SIR 2024
Gastrointestinal Interventions
Siddhant Thukral, MD (he/him/his)
Integrated IR/DR Resident
Duke Universtiy Medical Center
Financial relationships: Full list of relationships is listed on the CME information page.
Brendan Cline, MD
Assistant Professor of Radiology
Duke University Medical Center
Financial relationships: Full list of relationships is listed on the CME information page.
Charles Y. Kim, MD, FSIR
Professor and Chief of Interventional Radiology
Duke University
Financial relationships: Full list of relationships is listed on the CME information page.
James Ronald, MD, PhD
Associate Professor of Radiology
Duke University Medical Center
Financial relationships: Full list of relationships is listed on the CME information page.
A percutaneous transesophageal gastrostomy (PTEG) can be an effective means of gastric access for venting or feeding when conventional percutaneous gastrostomy is infeasible due to anatomy. In most cases described in the United States literature, PTEG is performed under general anesthesia (GA) {1-4}, a potential barrier for some practices and patients. One potential reason for reliance on GA is concern that, without use of a rupture-proof balloon, fluid released during esophageal balloon puncture will induce intraprocedural coughing and aspiration at the key moment when esophageal wire access is sought.

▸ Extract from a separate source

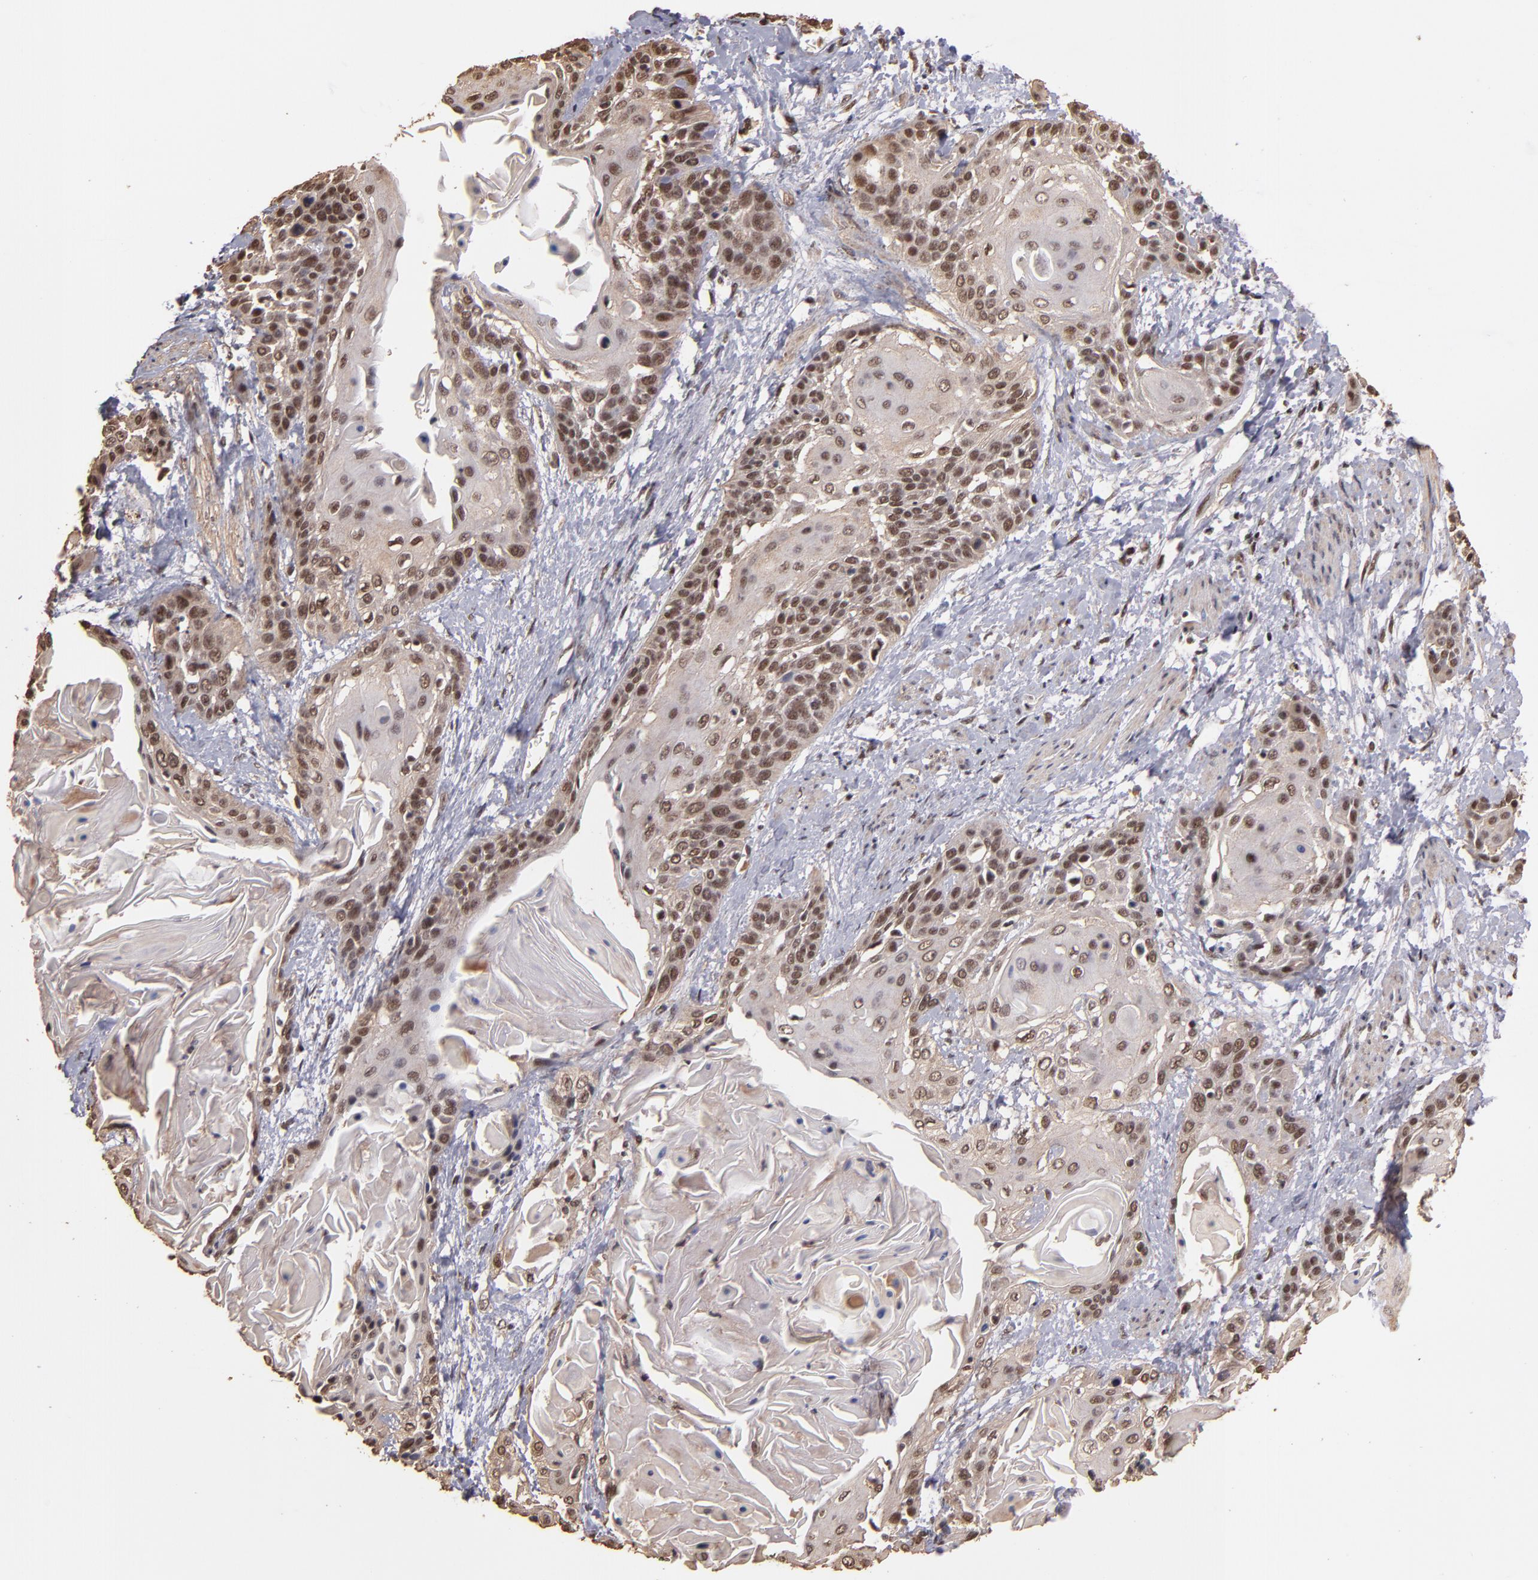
{"staining": {"intensity": "moderate", "quantity": "<25%", "location": "nuclear"}, "tissue": "cervical cancer", "cell_type": "Tumor cells", "image_type": "cancer", "snomed": [{"axis": "morphology", "description": "Squamous cell carcinoma, NOS"}, {"axis": "topography", "description": "Cervix"}], "caption": "An immunohistochemistry histopathology image of neoplastic tissue is shown. Protein staining in brown shows moderate nuclear positivity in cervical cancer (squamous cell carcinoma) within tumor cells. The protein of interest is stained brown, and the nuclei are stained in blue (DAB (3,3'-diaminobenzidine) IHC with brightfield microscopy, high magnification).", "gene": "TERF2", "patient": {"sex": "female", "age": 57}}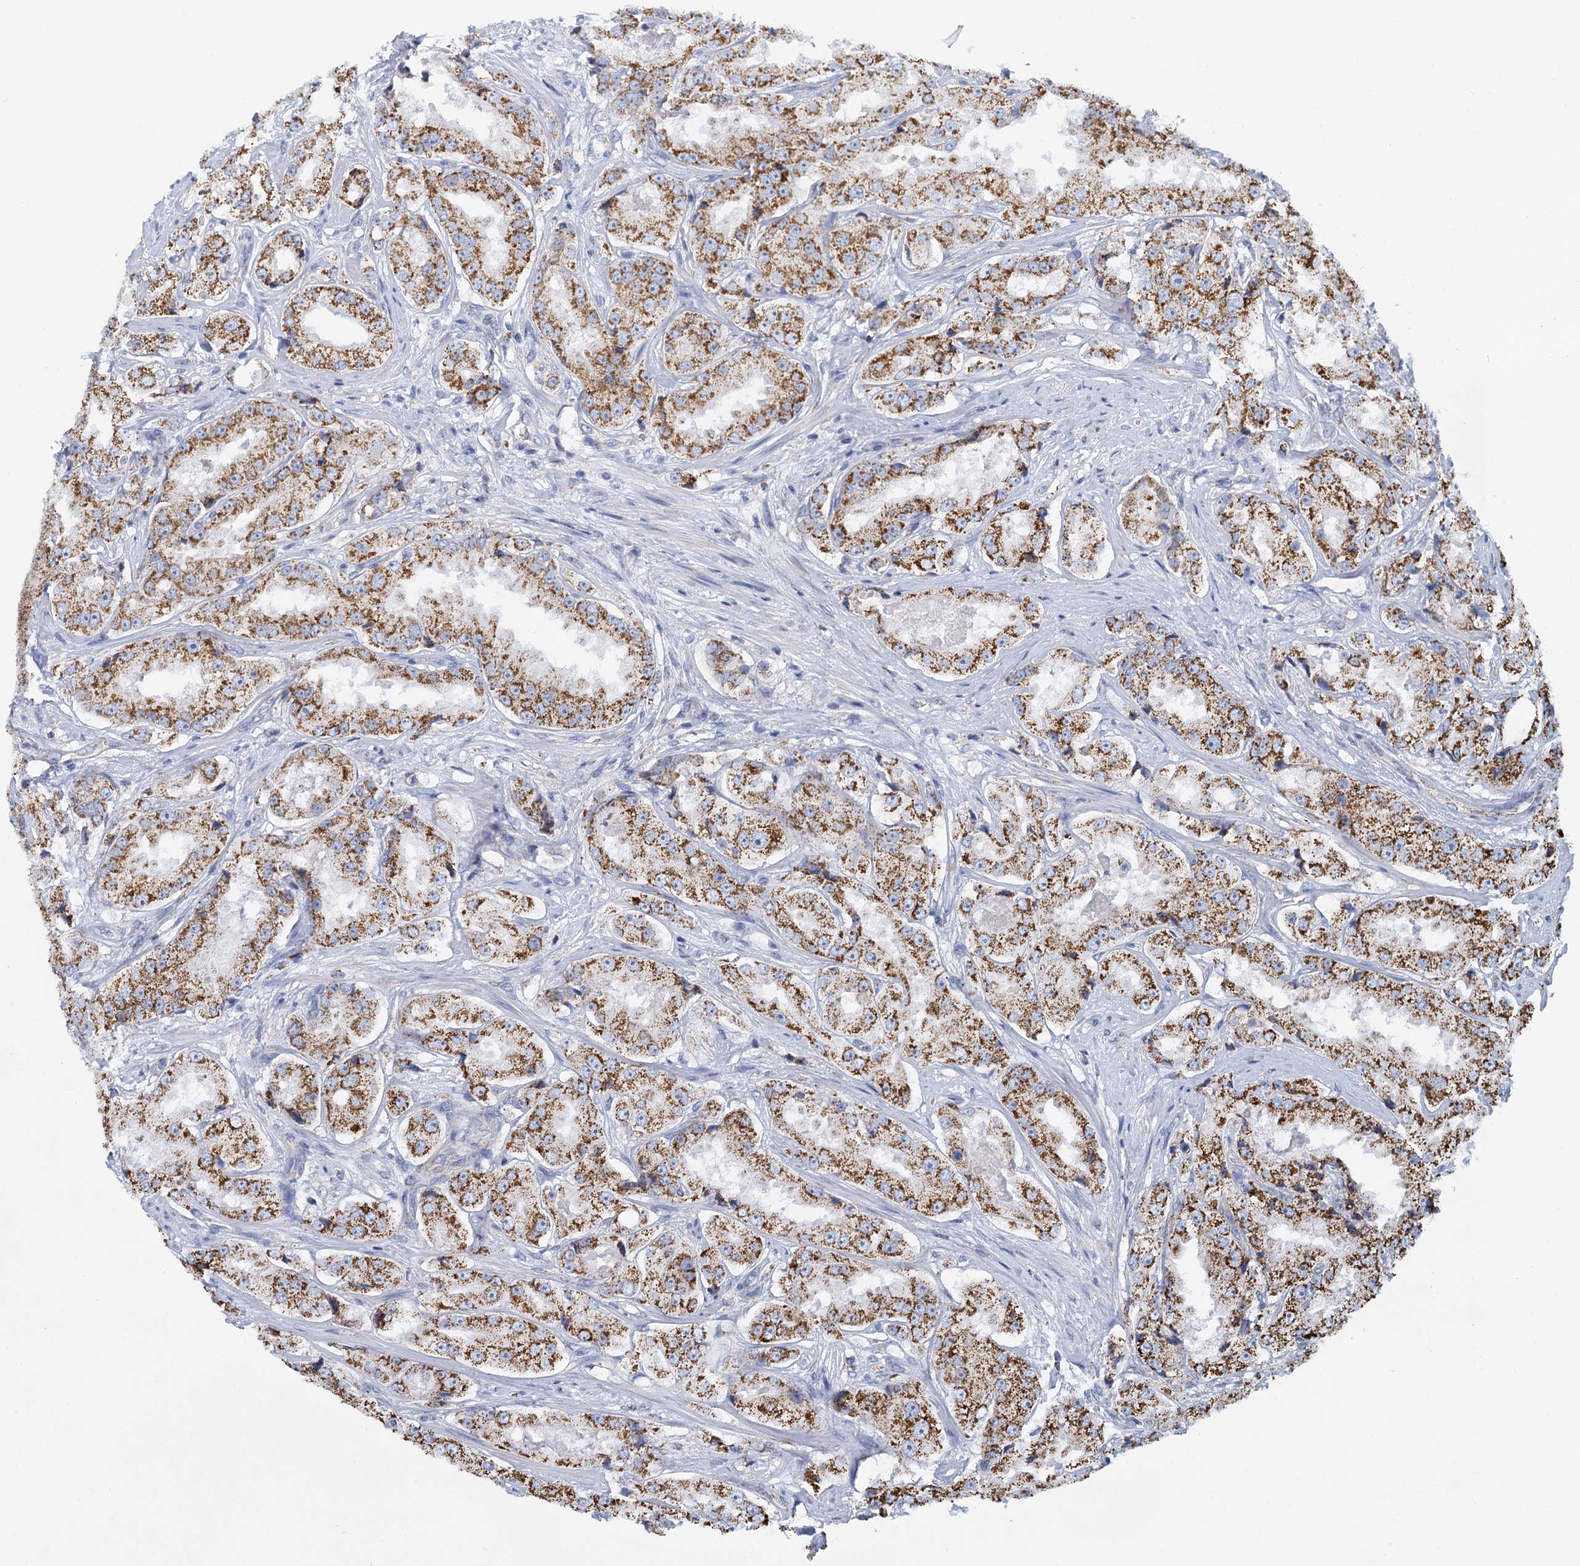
{"staining": {"intensity": "moderate", "quantity": ">75%", "location": "cytoplasmic/membranous"}, "tissue": "prostate cancer", "cell_type": "Tumor cells", "image_type": "cancer", "snomed": [{"axis": "morphology", "description": "Adenocarcinoma, High grade"}, {"axis": "topography", "description": "Prostate"}], "caption": "Moderate cytoplasmic/membranous positivity is seen in approximately >75% of tumor cells in high-grade adenocarcinoma (prostate).", "gene": "CCP110", "patient": {"sex": "male", "age": 73}}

Therefore, the purpose of this study was to describe feasibility of insufflating the esophageal balloon with air rather than dilute contrast to facilitate PTEG under moderate sedation.
Materials and methods:
Six patients (n=1 male, mean age= 54.5, range 39-62) underwent PTEG under moderate sedation. All PTEGs were placed for palliative venting. A non-rupture-proof balloon catheter (32 mm Coda n=2, 18 mm Atlas n=1, 16 mm Atlas n=2, 14 mm Atlas n=1) was advanced through the nose over the guidewire into the esophagus at the level of the thoracic inlet and insufflated with approximately 10-20 mL of air. The balloon was punctured under real-time ultrasound guidance and a wire was inserted through the needle and into the lumen of the ruptured balloon and then down the esophagus. Following tract dilation, a 12 French (n=1) or 14 French (n=5) 40 cm pigtail drainage catheter was placed.
Results:
During PTEG the median dose of fentanyl was 225 mcg (range 100-250) and of midazolam was 1.5 mg (range 1-4.5). At the time of balloon puncture, there were no episodes of coughing or reports of acute patient discomfort. All procedures were technically successful, and all patients reported improvement in symptoms of bowel obstruction after the procedure. There was one mild severity adverse event (cellulitis around the PTEG entry site treated with antibiotics) that occurred 64 days after placement. PTEGs remained in place for a median of 30 days (range 8-99) before death (n=3), removal (n=1), or discharge to hospice with loss to follow up (n=2).
Conclusion:
By using air rather than dilute contrast to prevent intraprocedural coughing when the balloon is punctured, PTEG can be safely performed under moderate sedation without use of a rupture-proof balloon. The ability to perform PTEG under moderate sedation rather than GA may allow this procedure to be offered in a more timely manner and to patients with terminal illnesses who do not wish to undergo endotracheal intubation.